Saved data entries
--

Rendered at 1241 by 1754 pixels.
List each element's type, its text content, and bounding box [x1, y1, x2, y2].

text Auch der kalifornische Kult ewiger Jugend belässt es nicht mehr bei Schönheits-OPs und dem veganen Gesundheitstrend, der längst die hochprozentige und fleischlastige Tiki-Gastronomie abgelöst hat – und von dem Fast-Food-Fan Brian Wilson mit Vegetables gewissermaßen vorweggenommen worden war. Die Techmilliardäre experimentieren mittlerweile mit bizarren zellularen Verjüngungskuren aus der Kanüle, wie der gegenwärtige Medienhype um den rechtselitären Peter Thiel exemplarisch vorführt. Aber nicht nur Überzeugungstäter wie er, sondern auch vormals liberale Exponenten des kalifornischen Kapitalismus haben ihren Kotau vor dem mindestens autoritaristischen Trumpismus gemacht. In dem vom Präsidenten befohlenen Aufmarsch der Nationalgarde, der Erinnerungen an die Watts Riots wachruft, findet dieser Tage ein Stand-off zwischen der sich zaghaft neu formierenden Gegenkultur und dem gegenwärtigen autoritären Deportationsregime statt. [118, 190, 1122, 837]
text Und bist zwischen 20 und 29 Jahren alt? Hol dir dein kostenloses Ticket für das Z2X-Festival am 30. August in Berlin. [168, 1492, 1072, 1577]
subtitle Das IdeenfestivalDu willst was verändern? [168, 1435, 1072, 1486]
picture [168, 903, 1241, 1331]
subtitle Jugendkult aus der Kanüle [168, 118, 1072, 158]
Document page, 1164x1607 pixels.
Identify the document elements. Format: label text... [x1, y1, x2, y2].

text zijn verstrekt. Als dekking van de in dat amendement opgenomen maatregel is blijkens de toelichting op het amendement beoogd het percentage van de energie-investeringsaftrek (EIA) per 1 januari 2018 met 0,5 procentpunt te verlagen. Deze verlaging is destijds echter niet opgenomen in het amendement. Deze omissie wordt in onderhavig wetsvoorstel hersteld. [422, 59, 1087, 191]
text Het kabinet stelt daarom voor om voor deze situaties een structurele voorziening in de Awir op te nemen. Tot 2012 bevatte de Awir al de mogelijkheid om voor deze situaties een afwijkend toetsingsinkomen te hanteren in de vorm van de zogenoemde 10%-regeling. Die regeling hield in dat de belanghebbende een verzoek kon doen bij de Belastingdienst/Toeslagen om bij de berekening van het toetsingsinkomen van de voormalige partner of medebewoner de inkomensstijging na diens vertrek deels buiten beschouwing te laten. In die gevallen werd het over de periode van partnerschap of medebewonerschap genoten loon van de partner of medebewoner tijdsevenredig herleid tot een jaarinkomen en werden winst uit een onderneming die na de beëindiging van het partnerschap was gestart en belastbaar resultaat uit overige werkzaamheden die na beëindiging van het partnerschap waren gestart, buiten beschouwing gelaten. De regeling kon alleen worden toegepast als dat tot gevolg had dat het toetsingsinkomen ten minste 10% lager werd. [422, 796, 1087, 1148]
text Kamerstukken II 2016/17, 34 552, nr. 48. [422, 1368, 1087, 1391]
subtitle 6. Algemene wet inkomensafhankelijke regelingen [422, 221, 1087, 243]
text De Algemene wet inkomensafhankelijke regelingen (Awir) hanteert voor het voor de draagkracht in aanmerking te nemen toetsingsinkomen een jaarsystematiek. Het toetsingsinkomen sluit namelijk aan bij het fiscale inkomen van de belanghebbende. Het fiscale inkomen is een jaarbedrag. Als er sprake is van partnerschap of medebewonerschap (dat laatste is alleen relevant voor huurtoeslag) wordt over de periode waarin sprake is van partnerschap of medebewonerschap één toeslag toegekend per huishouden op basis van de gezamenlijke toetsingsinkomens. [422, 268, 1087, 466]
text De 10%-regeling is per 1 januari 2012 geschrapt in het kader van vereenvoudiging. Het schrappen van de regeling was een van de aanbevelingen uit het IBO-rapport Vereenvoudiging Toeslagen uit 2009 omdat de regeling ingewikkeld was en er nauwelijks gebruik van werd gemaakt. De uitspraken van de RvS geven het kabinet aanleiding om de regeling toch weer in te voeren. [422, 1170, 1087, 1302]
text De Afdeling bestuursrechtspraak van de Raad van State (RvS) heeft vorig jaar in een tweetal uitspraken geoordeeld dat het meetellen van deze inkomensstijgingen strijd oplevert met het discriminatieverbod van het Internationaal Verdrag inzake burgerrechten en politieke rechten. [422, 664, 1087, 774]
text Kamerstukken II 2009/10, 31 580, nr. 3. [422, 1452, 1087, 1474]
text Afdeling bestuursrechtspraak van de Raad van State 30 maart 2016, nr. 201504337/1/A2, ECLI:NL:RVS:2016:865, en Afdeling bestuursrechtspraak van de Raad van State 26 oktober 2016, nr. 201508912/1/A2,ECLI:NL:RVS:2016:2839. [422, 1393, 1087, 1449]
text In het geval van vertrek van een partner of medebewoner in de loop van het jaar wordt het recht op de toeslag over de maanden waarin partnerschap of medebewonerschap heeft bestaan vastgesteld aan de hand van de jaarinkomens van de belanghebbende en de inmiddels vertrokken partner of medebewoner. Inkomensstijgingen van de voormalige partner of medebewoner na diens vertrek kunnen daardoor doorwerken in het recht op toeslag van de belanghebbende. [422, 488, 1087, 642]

--

▸ **Directions for this task**:
Repeat all of the records, letter for letter.

▸ **Written solution**:
Rendered at 1241 by 1754 pixels.
List each element's type, its text content, and bounding box [x1, y1, x2, y2].

text Auch der kalifornische Kult ewiger Jugend belässt es nicht mehr bei Schönheits-OPs und dem veganen Gesundheitstrend, der längst die hochprozentige und fleischlastige Tiki-Gastronomie abgelöst hat – und von dem Fast-Food-Fan Brian Wilson mit Vegetables gewissermaßen vorweggenommen worden war. Die Techmilliardäre experimentieren mittlerweile mit bizarren zellularen Verjüngungskuren aus der Kanüle, wie der gegenwärtige Medienhype um den rechtselitären Peter Thiel exemplarisch vorführt. Aber nicht nur Überzeugungstäter wie er, sondern auch vormals liberale Exponenten des kalifornischen Kapitalismus haben ihren Kotau vor dem mindestens autoritaristischen Trumpismus gemacht. In dem vom Präsidenten befohlenen Aufmarsch der Nationalgarde, der Erinnerungen an die Watts Riots wachruft, findet dieser Tage ein Stand-off zwischen der sich zaghaft neu formierenden Gegenkultur und dem gegenwärtigen autoritären Deportationsregime statt. [118, 190, 1122, 837]
text Und bist zwischen 20 und 29 Jahren alt? Hol dir dein kostenloses Ticket für das Z2X-Festival am 30. August in Berlin. [168, 1492, 1072, 1577]
subtitle Das IdeenfestivalDu willst was verändern? [168, 1435, 1072, 1486]
picture [168, 903, 1241, 1331]
subtitle Jugendkult aus der Kanüle [168, 118, 1072, 158]
Document page, 1164x1607 pixels.
Identify the document elements. Format: label text... [x1, y1, x2, y2].

text zijn verstrekt. Als dekking van de in dat amendement opgenomen maatregel is blijkens de toelichting op het amendement beoogd het percentage van de energie-investeringsaftrek (EIA) per 1 januari 2018 met 0,5 procentpunt te verlagen. Deze verlaging is destijds echter niet opgenomen in het amendement. Deze omissie wordt in onderhavig wetsvoorstel hersteld. [422, 59, 1087, 191]
text Het kabinet stelt daarom voor om voor deze situaties een structurele voorziening in de Awir op te nemen. Tot 2012 bevatte de Awir al de mogelijkheid om voor deze situaties een afwijkend toetsingsinkomen te hanteren in de vorm van de zogenoemde 10%-regeling. Die regeling hield in dat de belanghebbende een verzoek kon doen bij de Belastingdienst/Toeslagen om bij de berekening van het toetsingsinkomen van de voormalige partner of medebewoner de inkomensstijging na diens vertrek deels buiten beschouwing te laten. In die gevallen werd het over de periode van partnerschap of medebewonerschap genoten loon van de partner of medebewoner tijdsevenredig herleid tot een jaarinkomen en werden winst uit een onderneming die na de beëindiging van het partnerschap was gestart en belastbaar resultaat uit overige werkzaamheden die na beëindiging van het partnerschap waren gestart, buiten beschouwing gelaten. De regeling kon alleen worden toegepast als dat tot gevolg had dat het toetsingsinkomen ten minste 10% lager werd. [422, 796, 1087, 1148]
text Kamerstukken II 2016/17, 34 552, nr. 48. [422, 1368, 1087, 1391]
subtitle 6. Algemene wet inkomensafhankelijke regelingen [422, 221, 1087, 243]
text De Algemene wet inkomensafhankelijke regelingen (Awir) hanteert voor het voor de draagkracht in aanmerking te nemen toetsingsinkomen een jaarsystematiek. Het toetsingsinkomen sluit namelijk aan bij het fiscale inkomen van de belanghebbende. Het fiscale inkomen is een jaarbedrag. Als er sprake is van partnerschap of medebewonerschap (dat laatste is alleen relevant voor huurtoeslag) wordt over de periode waarin sprake is van partnerschap of medebewonerschap één toeslag toegekend per huishouden op basis van de gezamenlijke toetsingsinkomens. [422, 268, 1087, 466]
text De 10%-regeling is per 1 januari 2012 geschrapt in het kader van vereenvoudiging. Het schrappen van de regeling was een van de aanbevelingen uit het IBO-rapport Vereenvoudiging Toeslagen uit 2009 omdat de regeling ingewikkeld was en er nauwelijks gebruik van werd gemaakt. De uitspraken van de RvS geven het kabinet aanleiding om de regeling toch weer in te voeren. [422, 1170, 1087, 1302]
text De Afdeling bestuursrechtspraak van de Raad van State (RvS) heeft vorig jaar in een tweetal uitspraken geoordeeld dat het meetellen van deze inkomensstijgingen strijd oplevert met het discriminatieverbod van het Internationaal Verdrag inzake burgerrechten en politieke rechten. [422, 664, 1087, 774]
text Kamerstukken II 2009/10, 31 580, nr. 3. [422, 1452, 1087, 1474]
text Afdeling bestuursrechtspraak van de Raad van State 30 maart 2016, nr. 201504337/1/A2, ECLI:NL:RVS:2016:865, en Afdeling bestuursrechtspraak van de Raad van State 26 oktober 2016, nr. 201508912/1/A2,ECLI:NL:RVS:2016:2839. [422, 1393, 1087, 1449]
text In het geval van vertrek van een partner of medebewoner in de loop van het jaar wordt het recht op de toeslag over de maanden waarin partnerschap of medebewonerschap heeft bestaan vastgesteld aan de hand van de jaarinkomens van de belanghebbende en de inmiddels vertrokken partner of medebewoner. Inkomensstijgingen van de voormalige partner of medebewoner na diens vertrek kunnen daardoor doorwerken in het recht op toeslag van de belanghebbende. [422, 488, 1087, 642]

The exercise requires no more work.